As they did thousands of years ago at the turn of the new year, sitting in the doorway of their tent while the river of stars that swept away the Cloud grew thick and drew the Mare, her head tossing, toward the heavens. As they have done in all their lifetimes since, each time waiting for the signal that spells their mutual doom.
“Do you remember that one time . . . ?” Isi concentrates, and the star map caught in the skyglass coin brightens.
“I remember every time.” It’s their fate to know, before the end, who they are. To find each other right before the last of the sand falls through the hourglass. So many lifetimes together, and yet the time they’ve spent in full understanding of who and what they are would total only one. Teya is so tired of the cycle. Isi is too.
“Four minutes,” Isi whispers, then kisses Teya. “We should go back to the Holy Pillars.”

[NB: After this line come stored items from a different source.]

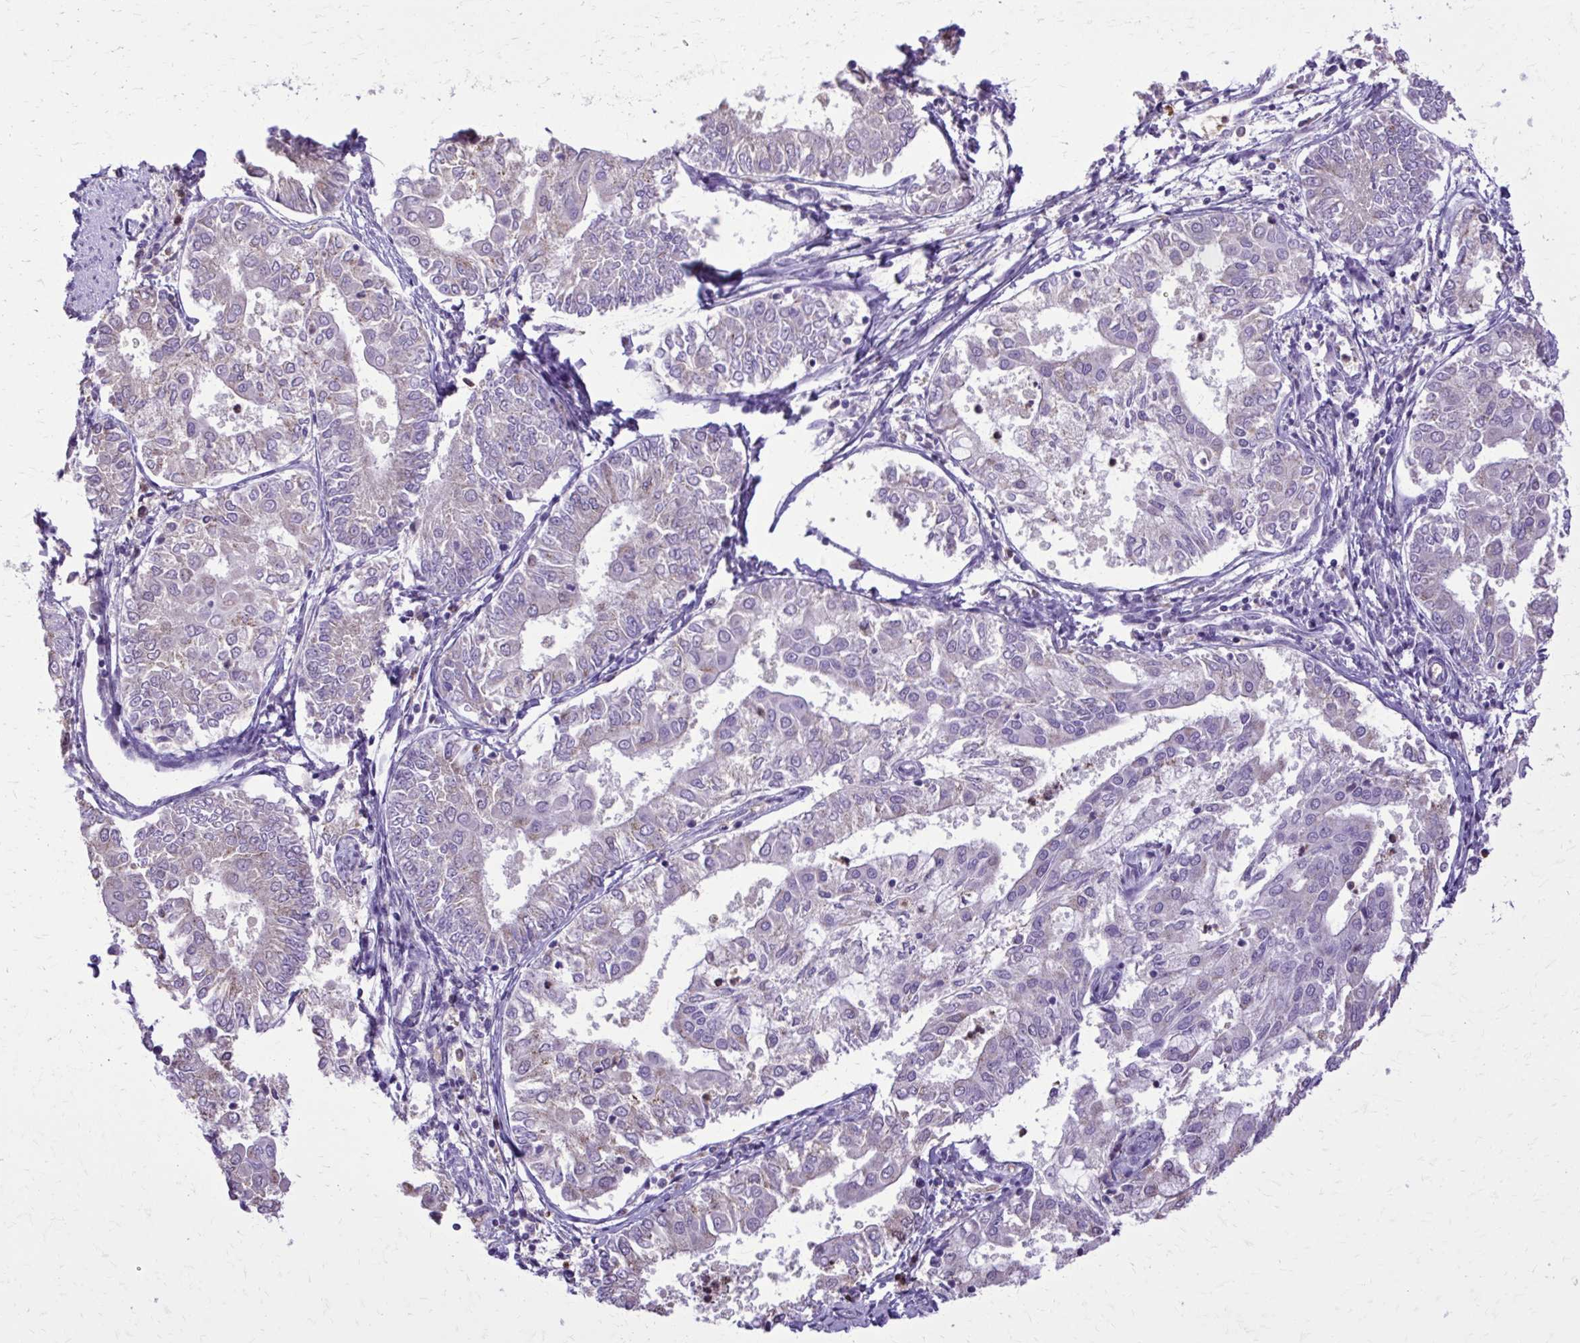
{"staining": {"intensity": "negative", "quantity": "none", "location": "none"}, "tissue": "endometrial cancer", "cell_type": "Tumor cells", "image_type": "cancer", "snomed": [{"axis": "morphology", "description": "Adenocarcinoma, NOS"}, {"axis": "topography", "description": "Endometrium"}], "caption": "Tumor cells show no significant protein staining in endometrial cancer. (IHC, brightfield microscopy, high magnification).", "gene": "CAT", "patient": {"sex": "female", "age": 68}}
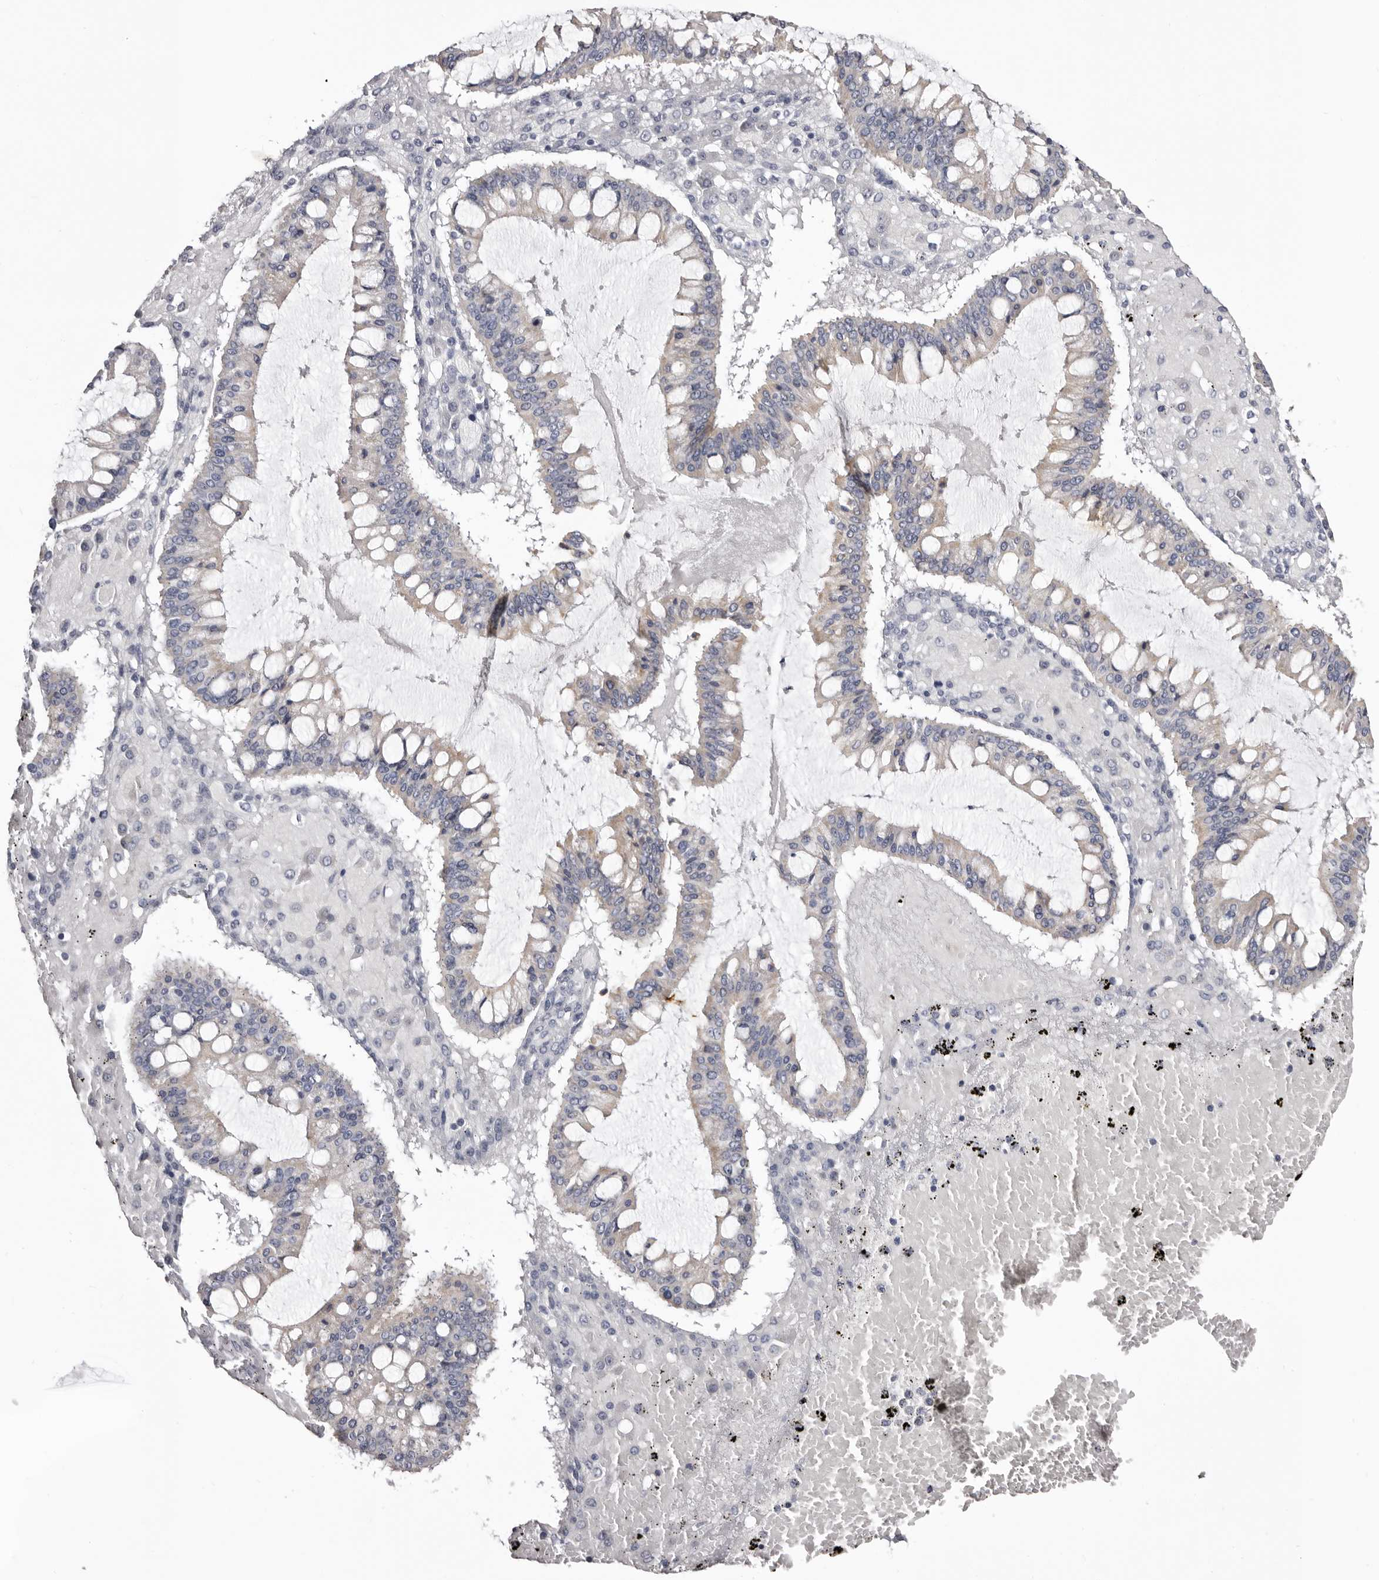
{"staining": {"intensity": "negative", "quantity": "none", "location": "none"}, "tissue": "ovarian cancer", "cell_type": "Tumor cells", "image_type": "cancer", "snomed": [{"axis": "morphology", "description": "Cystadenocarcinoma, mucinous, NOS"}, {"axis": "topography", "description": "Ovary"}], "caption": "There is no significant expression in tumor cells of ovarian cancer.", "gene": "CASQ1", "patient": {"sex": "female", "age": 73}}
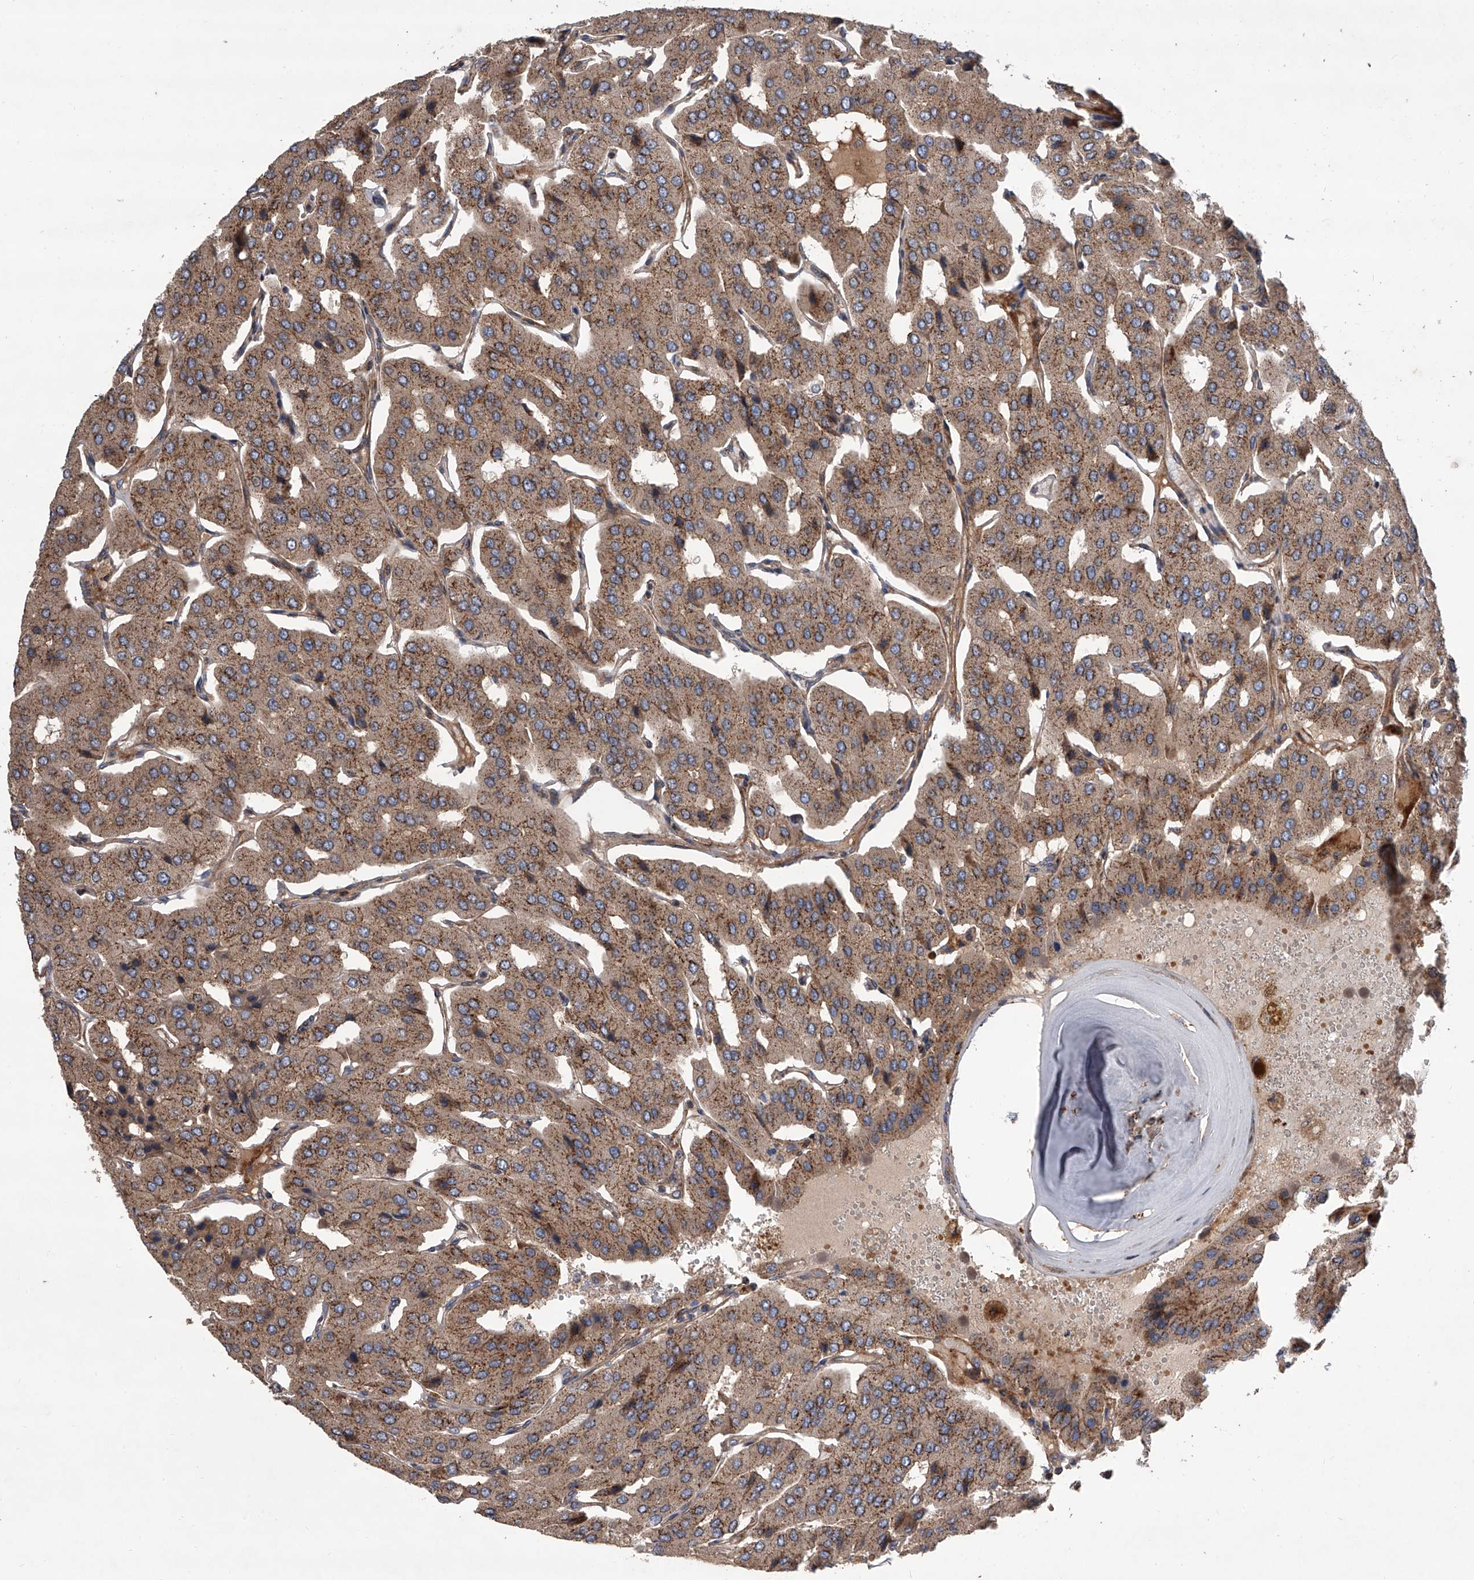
{"staining": {"intensity": "moderate", "quantity": ">75%", "location": "cytoplasmic/membranous"}, "tissue": "parathyroid gland", "cell_type": "Glandular cells", "image_type": "normal", "snomed": [{"axis": "morphology", "description": "Normal tissue, NOS"}, {"axis": "morphology", "description": "Adenoma, NOS"}, {"axis": "topography", "description": "Parathyroid gland"}], "caption": "Parathyroid gland stained with a brown dye shows moderate cytoplasmic/membranous positive staining in about >75% of glandular cells.", "gene": "USP47", "patient": {"sex": "female", "age": 86}}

“Oh, that time,” Teya replies, smiling. Dimples appear in her cheeks. The light in the room strengthens. Normally, at the turn of the year, there would be a gathering at the Holy Pillars, but this year, both their countries are on edge, and the festivities have been muted. “That was wonderful.”
Isi kisses Teya again, the shyness that she so often displays in front of others disappearing completely. Three minutes, Teya thinks, kissing Isi back. If they must die, then Teya’s going to do something she’ll never regret.